The stigma could also hamper the party’s ability to attract members, while public funding could be at risk.

The AfD, which currently tops several opinion polls, condemned the decision, while political analysts said it risked further fueling support for the party.

“Central to our assessment is the ethnically and ancestrally defined concept of the people that shapes the AfD, which devalues entire segments of the population in Germany and violates their human dignity,” the domestic intelligence agency said in a statement.

“This concept is reflected in the party’s overall anti-migrant and anti-Muslim stance.”

The AfD has “defamed and vilified” individuals and groups, stirring up “irrational fears and hostility toward them,” it added.

In the party’s first response to the report, the leader of a regional parliamentary group, Anton Baron, said: “It is sad to see the state of democracy in our country when the established parties now resort to the most politically questionable means to act against the strongest opposition party.”

The intelligence decision comes days before conservative leader Friedrich Merz is due to be sworn in as Germany’s new chancellor and amid a heated debate within his party over how to deal with the AfD in the new parliament.

The party won a record number of seats, theoretically entitling it to chair several key parliamentary committees.

A prominent Merz ally, Jens Spahn, has called for treating the AfD as a regular opposition party in parliamentary procedures, arguing that this approach prevents the party from adopting a ‘victim’ narrative.

However, other established parties as well as many within Spahn’s own conservatives have rejected that approach – and could use Friday’s news as justification for blocking AfD attempts to lead key committees.

“There is tension between a party’s claim to chair positions based on its size and the freedom of conscience of the members of parliament,” said political scientist Wolfgang Schroeder at Kassel University.

“Now, these members can argue that AfD representatives do not meet the necessary standards. The signs are mounting that the AfD is not a normal party, and as a result, it will continue to be marginalized.”

The classification could reignite attempts to get the AfD banned, but Germany’s outgoing chancellor Olaf Scholz, whose Social Democrats will be the junior partner in Merz’s new coalition, advised against rushing to outlaw the AfD.

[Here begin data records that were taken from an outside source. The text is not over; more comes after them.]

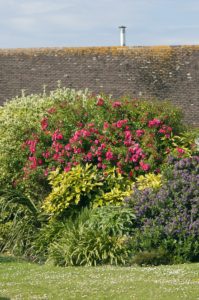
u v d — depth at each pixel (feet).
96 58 119.85
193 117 111.04
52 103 65.10
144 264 43.39
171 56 118.83
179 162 47.44
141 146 53.62
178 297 34.45
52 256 45.85
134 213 46.24
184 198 45.19
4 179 59.21
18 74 119.55
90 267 43.16
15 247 50.78
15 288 37.70
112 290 36.29
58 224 49.29
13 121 61.82
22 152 58.95
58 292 36.47
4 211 53.88
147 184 49.34
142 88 115.34
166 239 44.37
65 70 119.34
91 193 50.83
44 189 55.88
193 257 44.27
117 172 52.60
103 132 54.65
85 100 59.93
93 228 46.60
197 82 115.24
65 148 54.75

“I am against a quick shot, we have to evaluate the classification carefully,” he said on Friday at a church convention in the northern city of Hanover.

The German parliament could also attempt to limit or halt public funding to the AfD – but for that authorities would need evidence that the party is explicitly out to undermine or even overthrow German democracy.

Certain factions of the AfD such as its youth wing had already been classified as extremist, while the party at large was classified as a suspected extremist case in 2021.

Created to protest the euro zone bailouts in 2013, the euroskeptic AfD morphed into an anti-migration party after Germany’s decision to take in a large wave of refugees in 2015.

That the BfV agency needs a certain classification to be able to monitor a political party reflects the fact it is more legally restrained than other European intelligence services, in reaction to the country’s experience under both Nazi and Communist rule.